▸ What is required
Print the material below without any change, from the line with "Lines per view: lens" to the line with "0.008105, 0.065178, 0.545672]]".

▸ Provided entries

_ _ _

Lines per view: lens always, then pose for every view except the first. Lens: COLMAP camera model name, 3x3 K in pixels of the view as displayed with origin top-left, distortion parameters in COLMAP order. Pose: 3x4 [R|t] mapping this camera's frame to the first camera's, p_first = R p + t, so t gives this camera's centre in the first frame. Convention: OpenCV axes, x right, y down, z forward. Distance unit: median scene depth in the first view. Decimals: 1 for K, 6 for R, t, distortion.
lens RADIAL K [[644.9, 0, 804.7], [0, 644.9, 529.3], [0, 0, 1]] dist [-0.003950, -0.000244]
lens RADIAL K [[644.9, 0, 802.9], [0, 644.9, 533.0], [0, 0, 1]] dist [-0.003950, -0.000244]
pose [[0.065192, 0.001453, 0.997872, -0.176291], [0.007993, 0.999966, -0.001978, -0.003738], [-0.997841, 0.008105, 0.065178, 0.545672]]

_ _ _

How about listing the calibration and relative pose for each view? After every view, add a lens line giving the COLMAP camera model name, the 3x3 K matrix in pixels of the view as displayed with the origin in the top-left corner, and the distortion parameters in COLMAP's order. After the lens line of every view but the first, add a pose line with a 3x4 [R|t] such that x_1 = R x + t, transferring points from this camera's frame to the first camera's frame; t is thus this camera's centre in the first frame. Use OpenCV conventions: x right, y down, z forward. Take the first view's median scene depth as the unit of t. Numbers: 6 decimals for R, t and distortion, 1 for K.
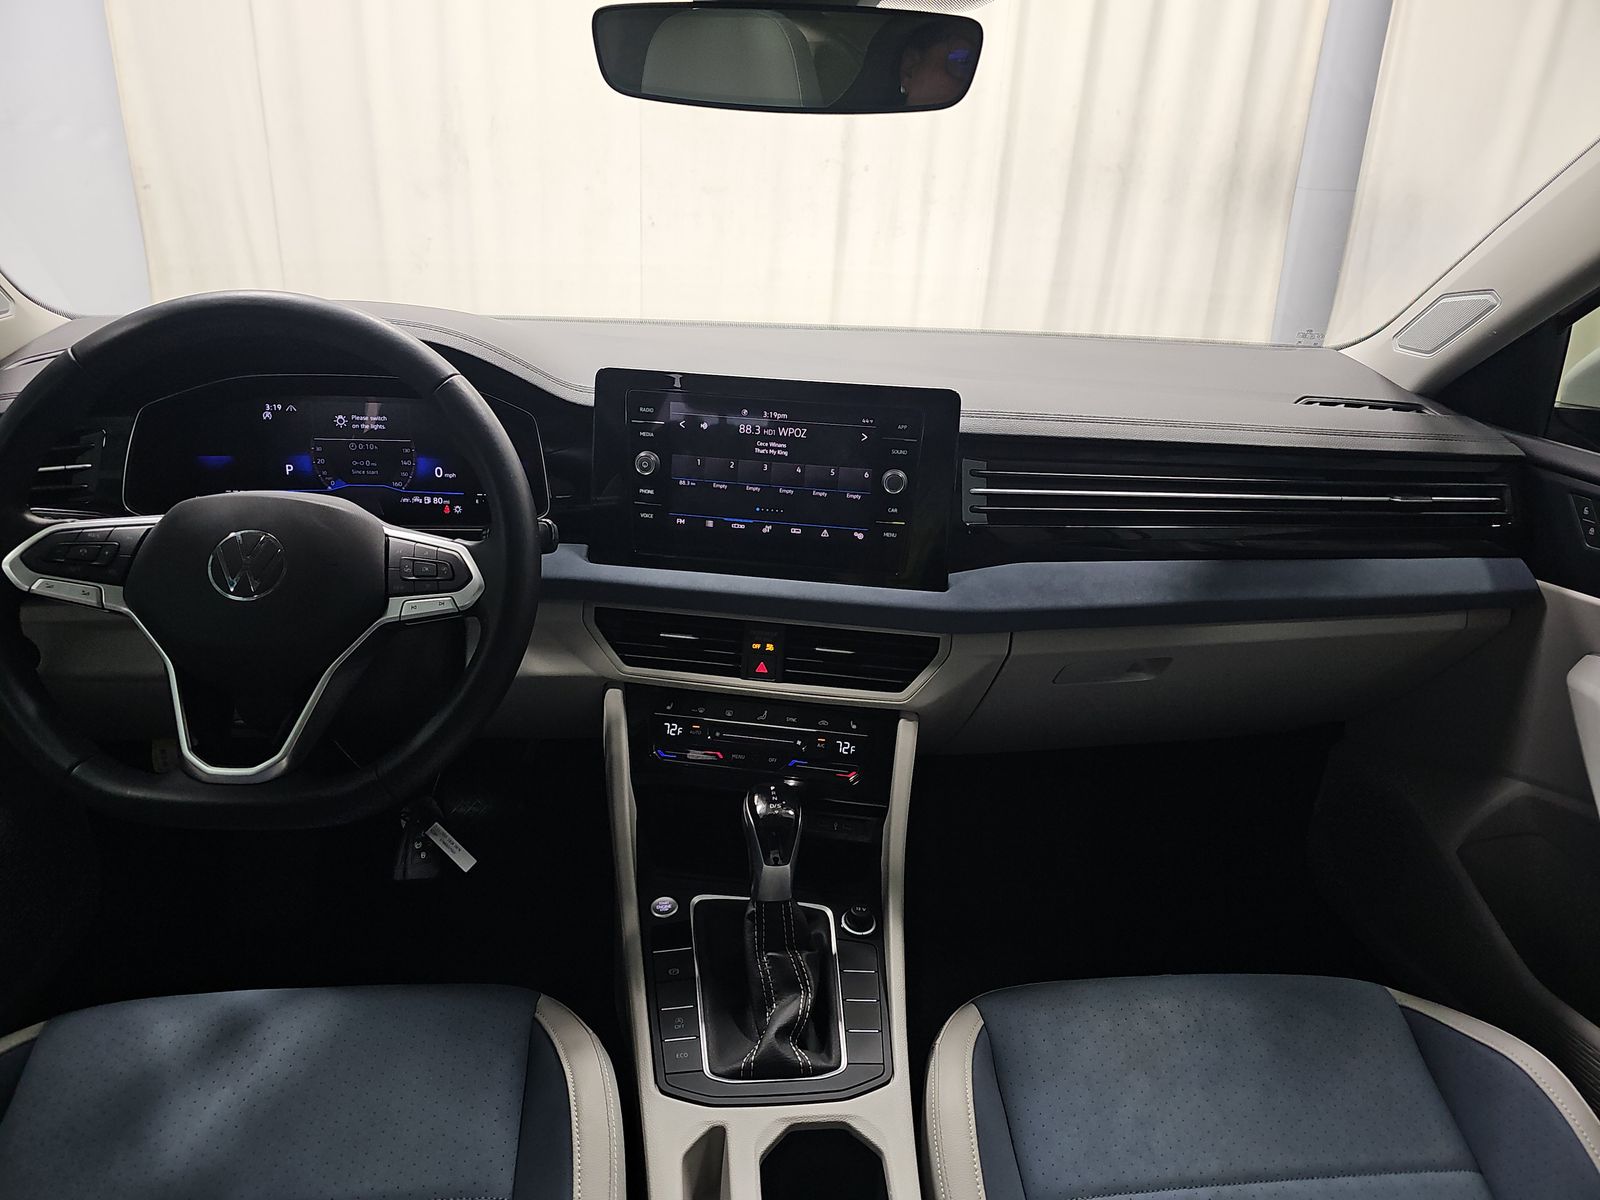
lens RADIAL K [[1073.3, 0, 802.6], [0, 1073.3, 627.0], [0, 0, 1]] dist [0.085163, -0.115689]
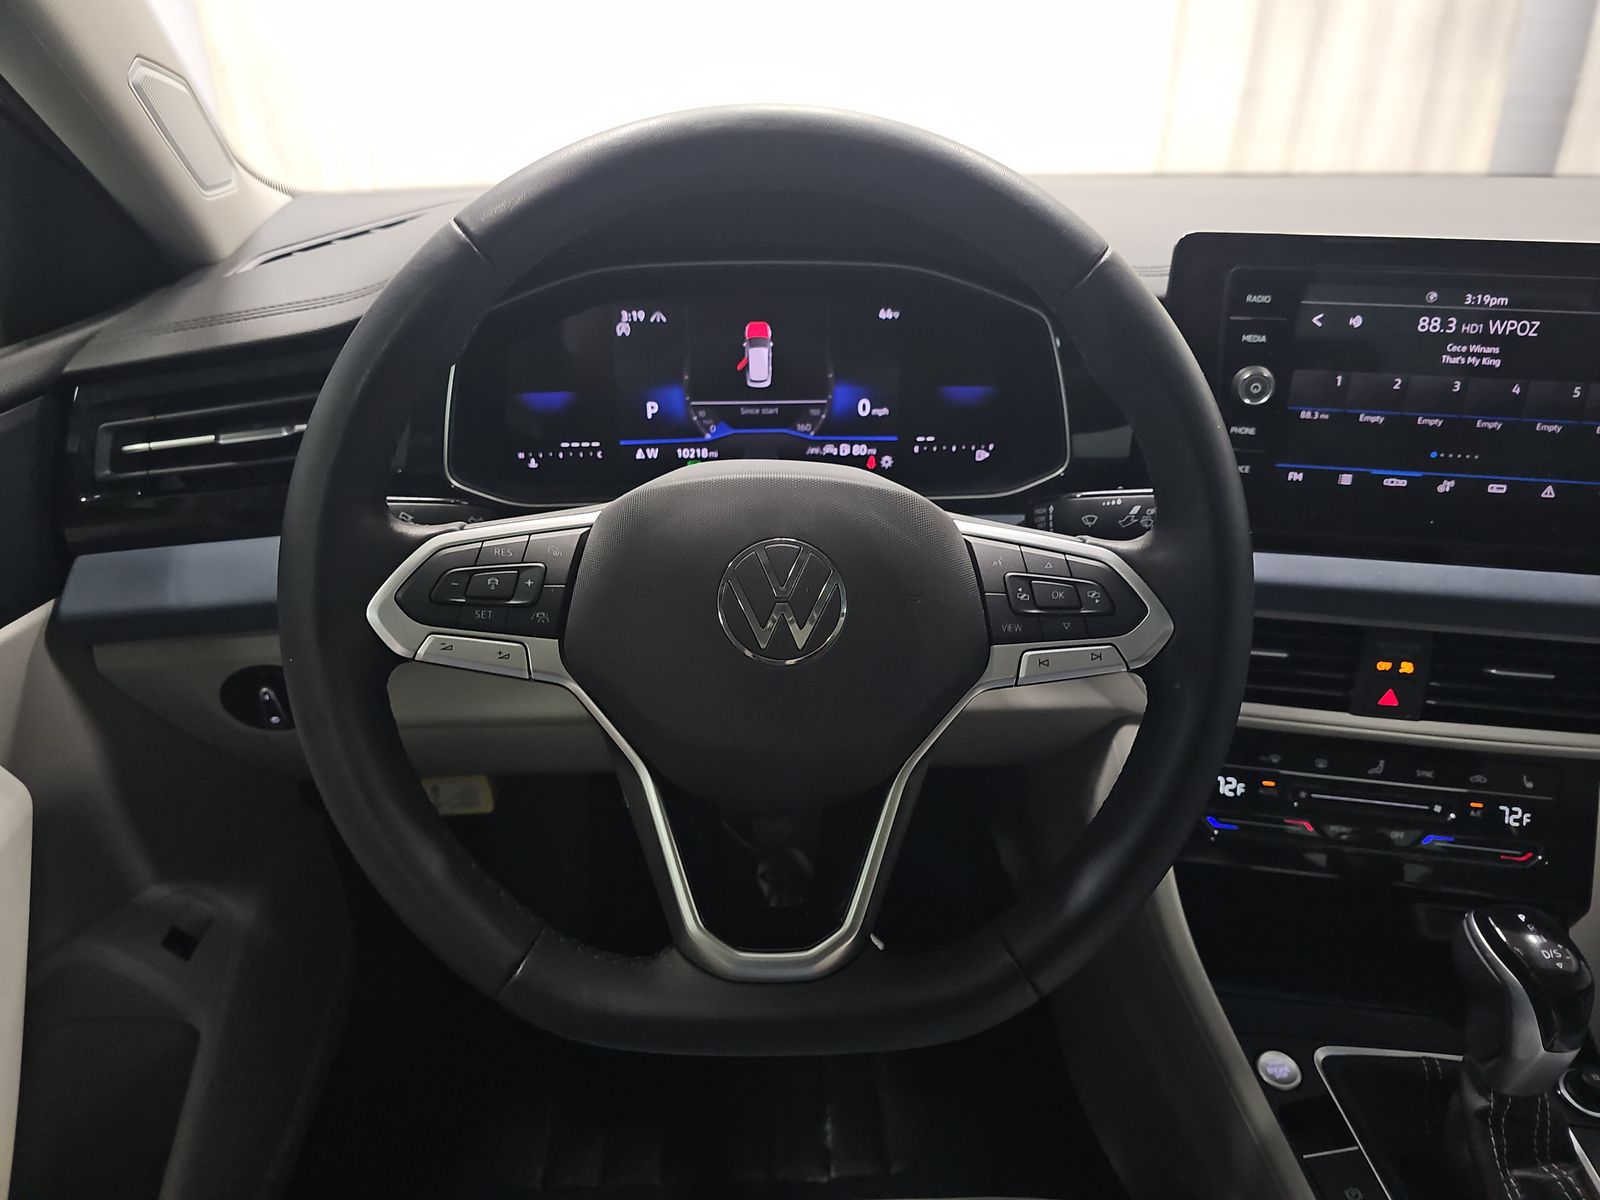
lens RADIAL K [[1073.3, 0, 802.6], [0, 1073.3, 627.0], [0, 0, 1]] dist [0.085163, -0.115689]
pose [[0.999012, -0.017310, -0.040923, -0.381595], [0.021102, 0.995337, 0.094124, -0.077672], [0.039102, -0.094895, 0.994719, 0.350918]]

_ _ _

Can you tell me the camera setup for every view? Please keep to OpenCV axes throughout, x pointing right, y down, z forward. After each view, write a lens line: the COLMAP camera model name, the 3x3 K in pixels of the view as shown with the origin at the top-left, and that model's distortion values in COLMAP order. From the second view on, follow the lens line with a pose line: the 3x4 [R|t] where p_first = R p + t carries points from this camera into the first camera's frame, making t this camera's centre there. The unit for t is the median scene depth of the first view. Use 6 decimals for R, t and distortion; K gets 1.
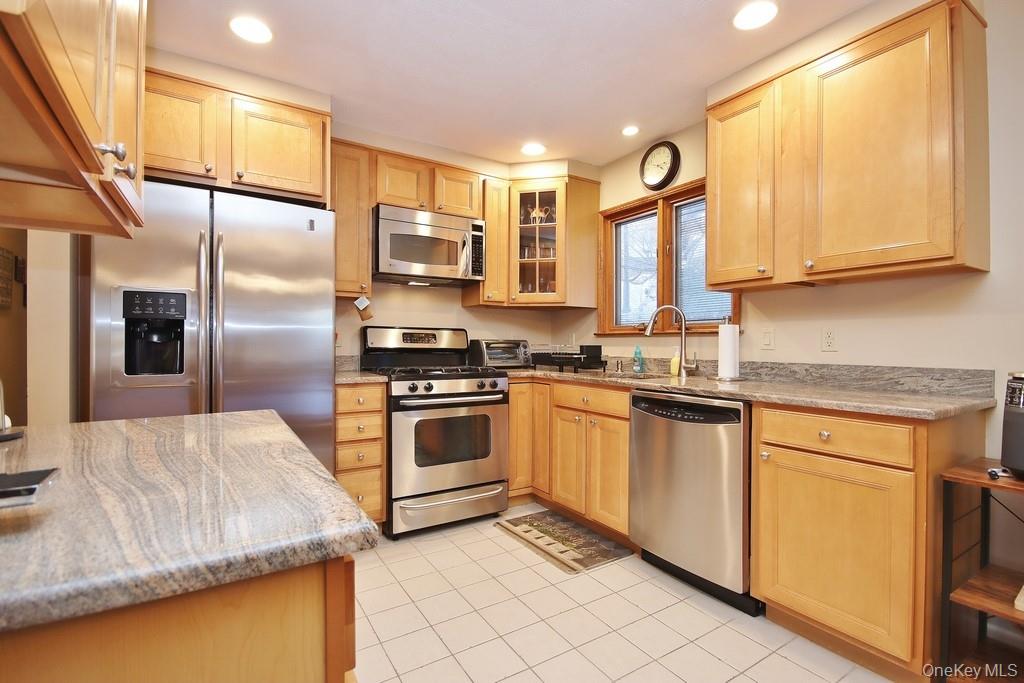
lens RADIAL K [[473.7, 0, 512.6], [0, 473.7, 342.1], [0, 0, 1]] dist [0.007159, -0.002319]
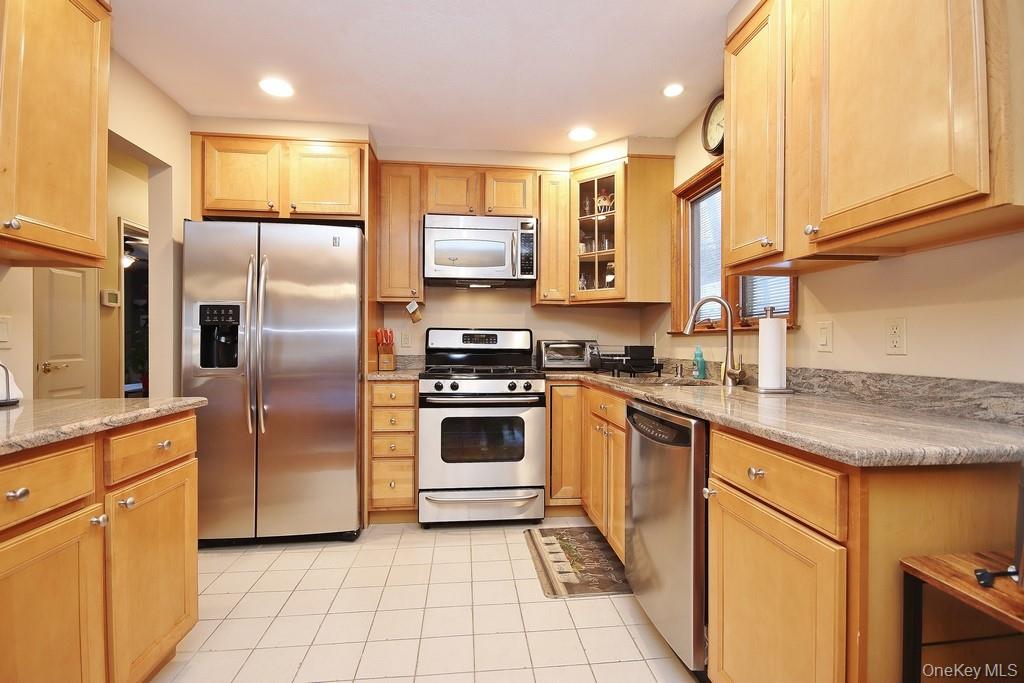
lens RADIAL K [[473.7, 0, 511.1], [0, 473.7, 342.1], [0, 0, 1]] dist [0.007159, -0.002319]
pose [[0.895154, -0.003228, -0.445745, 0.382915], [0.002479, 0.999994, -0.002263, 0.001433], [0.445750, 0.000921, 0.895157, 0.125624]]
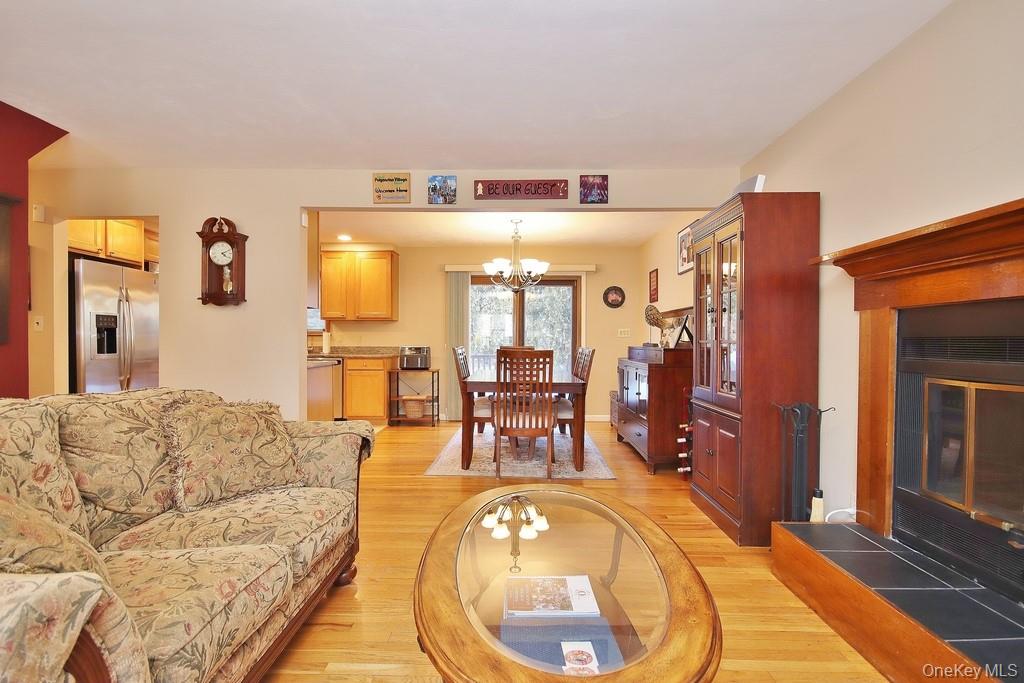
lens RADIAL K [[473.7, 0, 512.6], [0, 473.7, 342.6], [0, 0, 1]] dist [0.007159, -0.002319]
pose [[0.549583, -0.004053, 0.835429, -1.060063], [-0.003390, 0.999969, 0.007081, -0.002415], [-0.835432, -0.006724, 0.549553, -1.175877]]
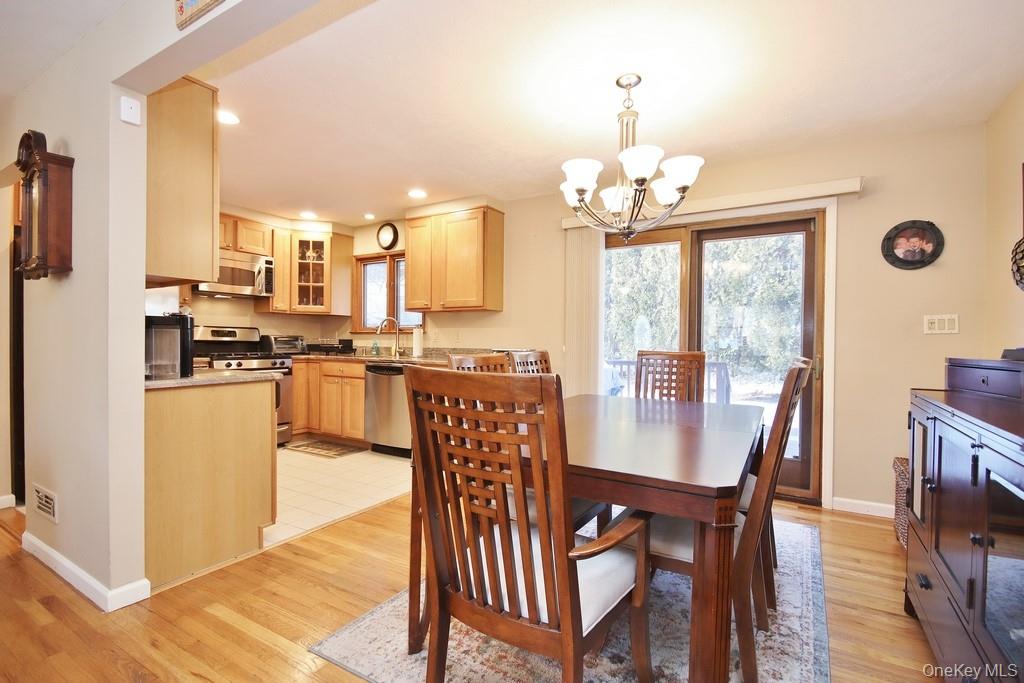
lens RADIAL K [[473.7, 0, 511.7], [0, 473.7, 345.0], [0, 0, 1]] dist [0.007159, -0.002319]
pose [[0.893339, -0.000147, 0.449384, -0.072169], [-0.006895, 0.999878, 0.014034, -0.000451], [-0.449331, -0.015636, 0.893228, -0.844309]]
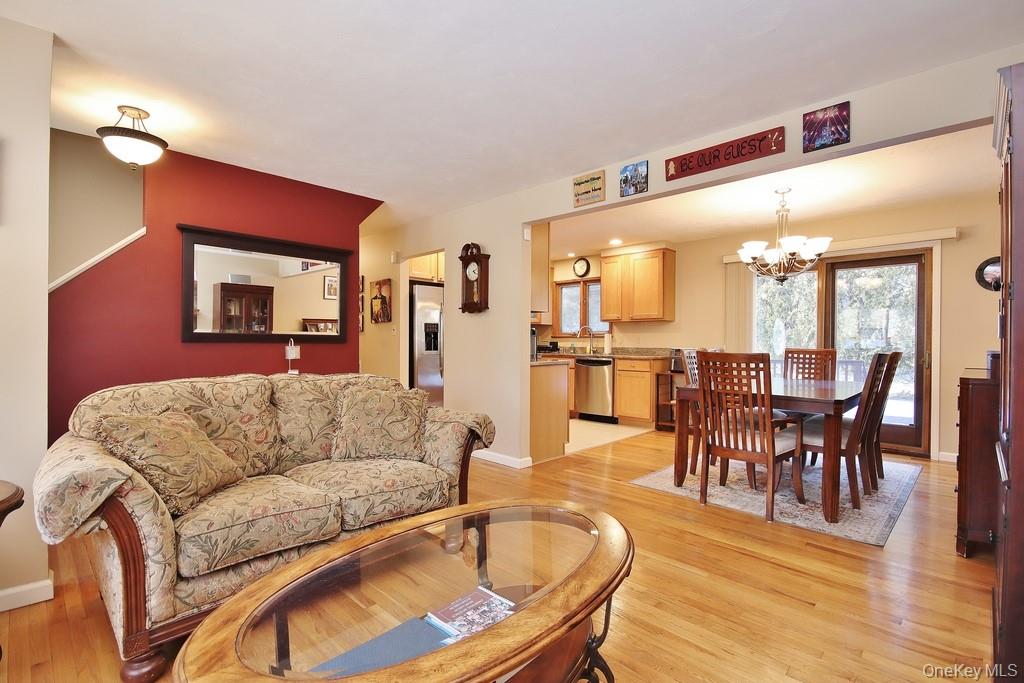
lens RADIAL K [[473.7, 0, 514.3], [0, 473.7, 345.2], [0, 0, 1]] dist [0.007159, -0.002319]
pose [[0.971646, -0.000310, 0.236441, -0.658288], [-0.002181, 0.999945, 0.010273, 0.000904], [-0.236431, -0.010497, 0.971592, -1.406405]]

_ _ _

▸ Written answer
Lines per view: lens always, then pose for every view except the first. Lens: COLMAP camera model name, 3x3 K in pixels of the view as displayed with origin top-left, distortion parameters in COLMAP order. Pose: 3x4 [R|t] mapping this camera's frame to the first camera's, p_first = R p + t, so t gives this camera's centre in the first frame. Convention: OpenCV axes, x right, y down, z forward. Distance unit: median scene depth in the first view. Decimals: 1 for K, 6 for R, t, distortion.
lens RADIAL K [[644.9, 0, 804.7], [0, 644.9, 529.3], [0, 0, 1]] dist [-0.003950, -0.000244]
lens RADIAL K [[644.9, 0, 802.9], [0, 644.9, 533.0], [0, 0, 1]] dist [-0.003950, -0.000244]
pose [[0.065192, 0.001453, 0.997872, -0.176291], [0.007993, 0.999966, -0.001978, -0.003738], [-0.997841, 0.008105, 0.065178, 0.545672]]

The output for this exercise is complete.